The story in the Courant today described a horrific scene. A young woman with a history of mental illness, a wrist cutter, was murdered after getting into an argument while playing monopoly with some other mentally ill people who were living there.
Monopoly. One of those charged with the murder allegedly got angry about how she was playing the game. Oh my God, you're probably thinking. Murdered over a game of monopoly.
In my experience working for eleven years on a locked unit, I saw lots of anger. Lots of fights. The fights broke out " over something stupid, " like someone accidently bumping into someone else in the dayroom. But it was never about the bumping into. It was always about the aftermath of the bumping into. What was said. What was said back. Tone of voice. Body language. Working on the unit was like walking for eight hours through a mine field, littered with shards of broken glass. Things could blow at any moment, over almost any thing. And you could get cut.

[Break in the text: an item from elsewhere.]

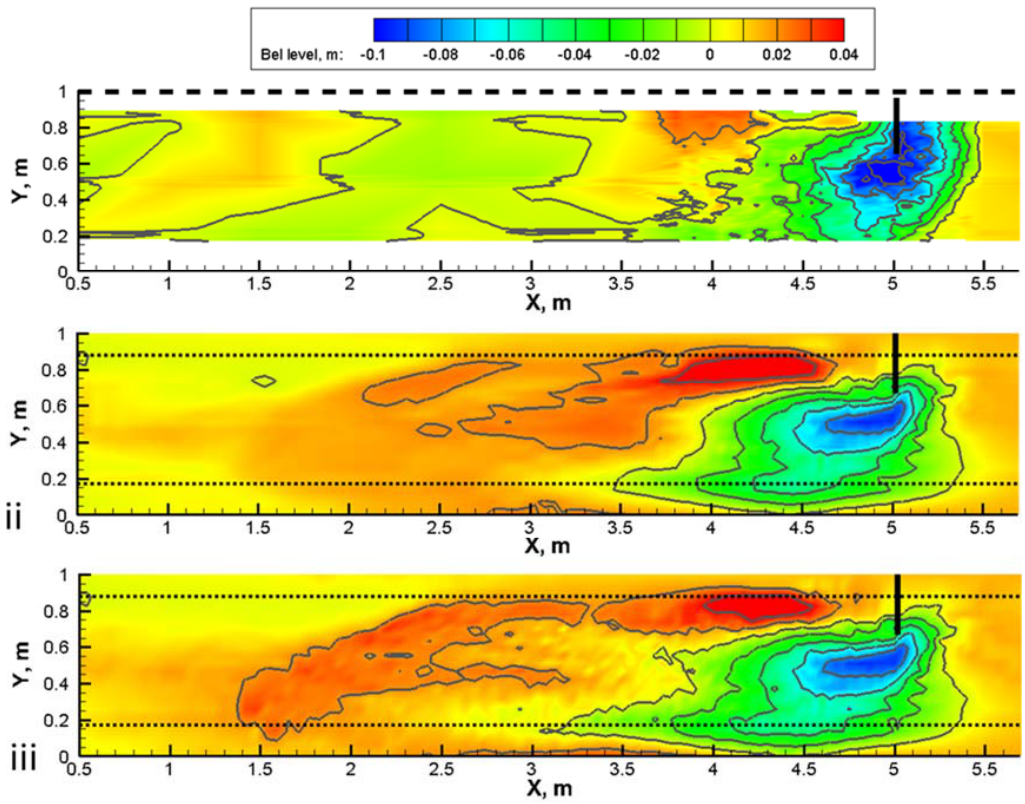
Figure 13. Measured and simulated equilibrium bed levels at Q = 100 L/s. (top: measured; ii: Wilcock and Crowe formula; iii: combined approach).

Monopoly! I thought as I read it. And, as I so often do, and so often did on the unit, the muse of graveyard humor grabbed me by the collar and whispered, " Providence is bad, but at least people are knocked off here as a result of stuff that the game of monopoly is BASED on. "
Real estate deals gone bad. Stuff like that.
The Hartford story is tragic. A tale of what can happen when people with serious mental illness and personality disorders fall off the radar screen.
I know, I know. I shouldn't be joking about what I read in the Courant today. But the story reminded me so much of the kind of people I worked with for years. And how dangerous it was up on the fifth floor of that hospital. Behind those locked doors.
How'd I get through it? I almost didn't. A patient came within a minute of killing me. In the eleven years I worked there, the assault was the worst one on the unit. Funny thing is, I didn't get angry at the guy who did it. I was back on the unit two days after it happened. He was gone; they shipped him out quick. But I was there. Back in the saddle. And you know what?
I even made a few jokes about what happened to me. It's how I got through it.
I don't know if the apartment building in which the murder was committed was there when I was living around the corner. Maybe it was. But I doubt it housed the kind of folks who were living there recently. When I lived in that hood, the state hospitals were still open. Deinsitutionalization had yet to be added to our vocabulary.
Still, in the strange way memory works, I think back to those long walks I used to take. I see myself in full stride, passing the place where the stews lived, spotting the red brick walls of the typewriter mill - and yes - noticing that apartment building, which I didn' t know then was also a clue...
To something else I was destined to do in the future.